Problem requirements
Please judge whether each statement agrees with the excerpt on colon tissue assays, answering yes or no and quoting the deciding words of the excerpt: (a) MPO activity was read at 650 nm; (b) TBARS were expressed per gram of tissue; (c) the homogenized specimens were centrifuged for 10 minutes.

Selected excerpt
Malondialdehyde determination
The lipid peroxidation rate was estimated by measuring TBA reactive substances (TBARS) of the colon samples as described previously.18 The amount of TBARS was expressed as nmol malondialdehyde (MDA) equivalents per mg of protein. The protein content of the samples was assessed according to Lowry et al.19
Measurement of total thiol molecules
Total sulfhydryl levels in the colon section were measured as described previously.20 The total thiol molecule (TTM) capacity was expressed as nmol per mg of protein in samples. The protein content of the samples was measured according to Lowry et al.19
Myeloperoxidase activity
Myeloperoxidase (MPO), as a biochemical indicator of neutrophil infiltration into the gastrointestinal tissue, was measured in collected colon samples as previously described.21 In brief, the specimens were homogenized in a 10 mM potassium phosphate buffer (pH 7.0), containing 0.5% hexadecyl trimethyl ammonium bromide and centrifuged at 20,000 g for 30 min at 4°C. A solution of 1.6 mM tetramethylbenzidine and 0.1 mM hydrogen peroxide (H2O2) was added and reacted with an aliquot of the supernatant. The rate of change in the optical density was measured at 650 nm spectrophotometerically. One unit of the MPO activity was defined as that degrading 1 μmol of H2O2 per minute at 37°C and was expressed as units per milligram of tissue sample (U/mg tissue).

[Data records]
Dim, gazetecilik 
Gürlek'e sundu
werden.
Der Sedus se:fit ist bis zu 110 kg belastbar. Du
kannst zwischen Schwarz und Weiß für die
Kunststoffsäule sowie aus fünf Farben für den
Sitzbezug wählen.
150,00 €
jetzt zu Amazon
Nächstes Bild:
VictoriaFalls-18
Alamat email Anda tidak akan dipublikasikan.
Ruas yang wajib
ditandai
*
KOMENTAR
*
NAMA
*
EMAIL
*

==

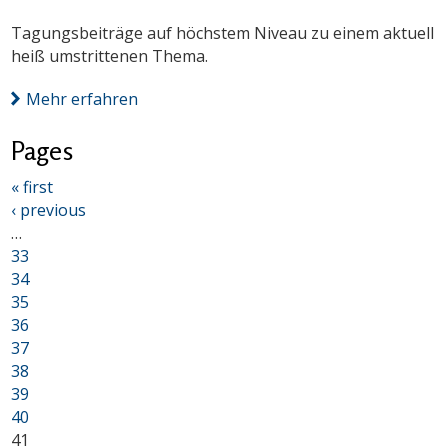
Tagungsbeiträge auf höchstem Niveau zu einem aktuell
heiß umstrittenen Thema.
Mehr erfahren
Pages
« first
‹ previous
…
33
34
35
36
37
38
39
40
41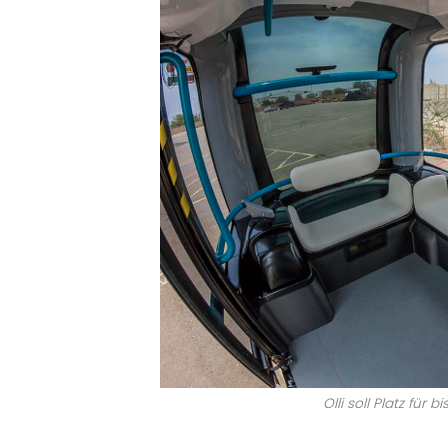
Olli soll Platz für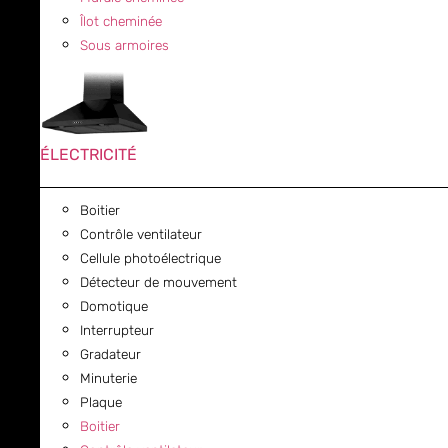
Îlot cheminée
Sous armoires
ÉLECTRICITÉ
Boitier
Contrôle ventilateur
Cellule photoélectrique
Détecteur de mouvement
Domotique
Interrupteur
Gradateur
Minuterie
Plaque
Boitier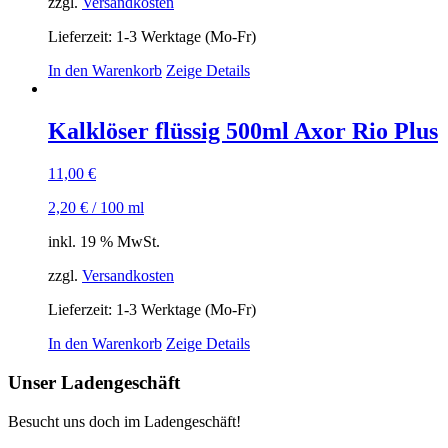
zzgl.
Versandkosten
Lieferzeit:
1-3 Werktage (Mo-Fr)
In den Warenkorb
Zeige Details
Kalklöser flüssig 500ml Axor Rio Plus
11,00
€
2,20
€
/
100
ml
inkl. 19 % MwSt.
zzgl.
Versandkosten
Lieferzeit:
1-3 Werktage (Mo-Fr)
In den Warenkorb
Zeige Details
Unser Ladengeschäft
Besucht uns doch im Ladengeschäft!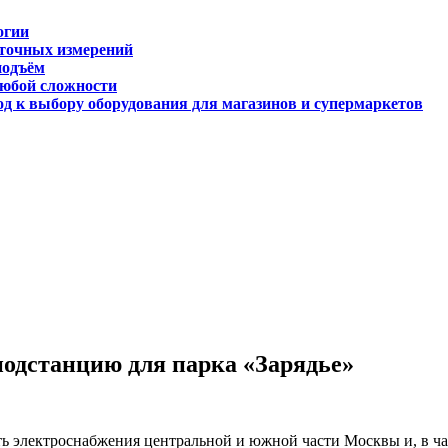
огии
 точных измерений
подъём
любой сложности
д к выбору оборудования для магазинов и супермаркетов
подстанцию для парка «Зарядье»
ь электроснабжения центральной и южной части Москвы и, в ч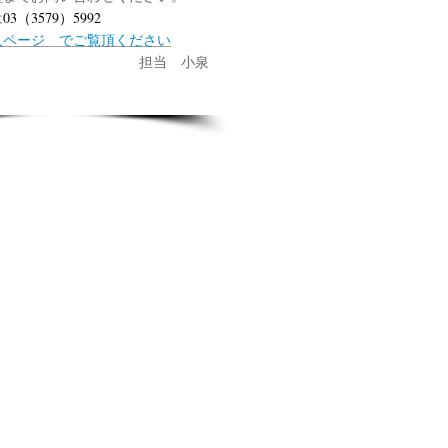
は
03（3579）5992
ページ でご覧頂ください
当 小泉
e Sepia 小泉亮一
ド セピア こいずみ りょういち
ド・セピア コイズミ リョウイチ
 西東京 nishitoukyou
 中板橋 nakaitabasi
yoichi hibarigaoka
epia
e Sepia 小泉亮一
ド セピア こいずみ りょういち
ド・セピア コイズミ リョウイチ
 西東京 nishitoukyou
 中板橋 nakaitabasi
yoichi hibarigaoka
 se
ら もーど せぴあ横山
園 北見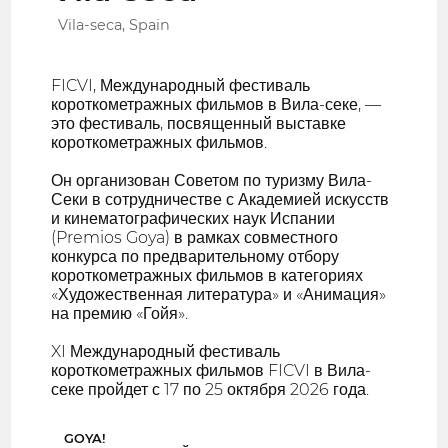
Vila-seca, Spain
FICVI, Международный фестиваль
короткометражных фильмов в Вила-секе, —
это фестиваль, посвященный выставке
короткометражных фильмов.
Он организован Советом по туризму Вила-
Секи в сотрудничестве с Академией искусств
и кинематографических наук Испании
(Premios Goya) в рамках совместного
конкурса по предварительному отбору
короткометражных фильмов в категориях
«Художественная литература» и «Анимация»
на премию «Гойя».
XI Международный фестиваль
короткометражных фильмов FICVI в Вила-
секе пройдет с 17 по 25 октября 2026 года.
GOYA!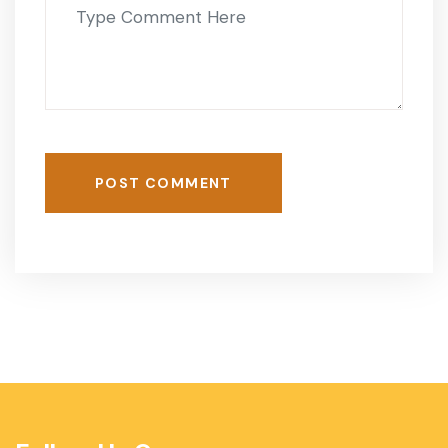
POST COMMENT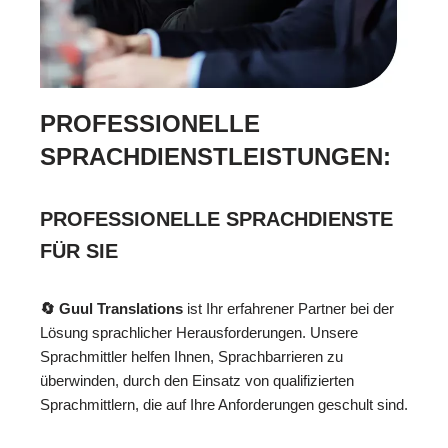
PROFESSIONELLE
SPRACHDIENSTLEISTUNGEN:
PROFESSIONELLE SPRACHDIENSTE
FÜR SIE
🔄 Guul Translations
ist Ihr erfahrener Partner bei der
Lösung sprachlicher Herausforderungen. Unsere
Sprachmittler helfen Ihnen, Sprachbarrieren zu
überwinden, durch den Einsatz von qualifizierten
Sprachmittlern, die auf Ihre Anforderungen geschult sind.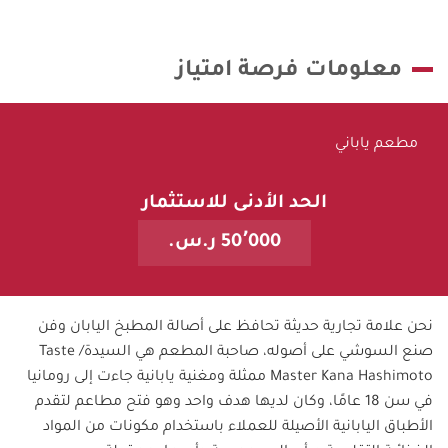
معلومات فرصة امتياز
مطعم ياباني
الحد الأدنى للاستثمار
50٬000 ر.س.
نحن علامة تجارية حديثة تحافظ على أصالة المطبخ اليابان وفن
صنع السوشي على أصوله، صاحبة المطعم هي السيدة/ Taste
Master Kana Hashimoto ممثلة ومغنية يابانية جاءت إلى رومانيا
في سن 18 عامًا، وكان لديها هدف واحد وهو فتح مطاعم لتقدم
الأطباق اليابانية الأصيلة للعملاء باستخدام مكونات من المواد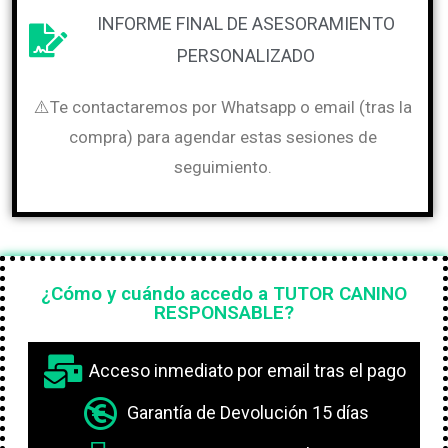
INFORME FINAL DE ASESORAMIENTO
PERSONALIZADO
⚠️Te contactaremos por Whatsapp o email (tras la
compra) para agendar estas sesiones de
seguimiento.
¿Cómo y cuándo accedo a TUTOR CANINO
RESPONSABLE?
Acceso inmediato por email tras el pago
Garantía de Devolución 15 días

The completed task
(a) Yes: "The rate of change in the optical density was measured at 650 nm spectrophotometerically."
(b) No: "The amount of TBARS was expressed as nmol malondialdehyde (MDA) equivalents per mg of protein."
(c) No: "centrifuged at 20,000 g for 30 min at 4°C"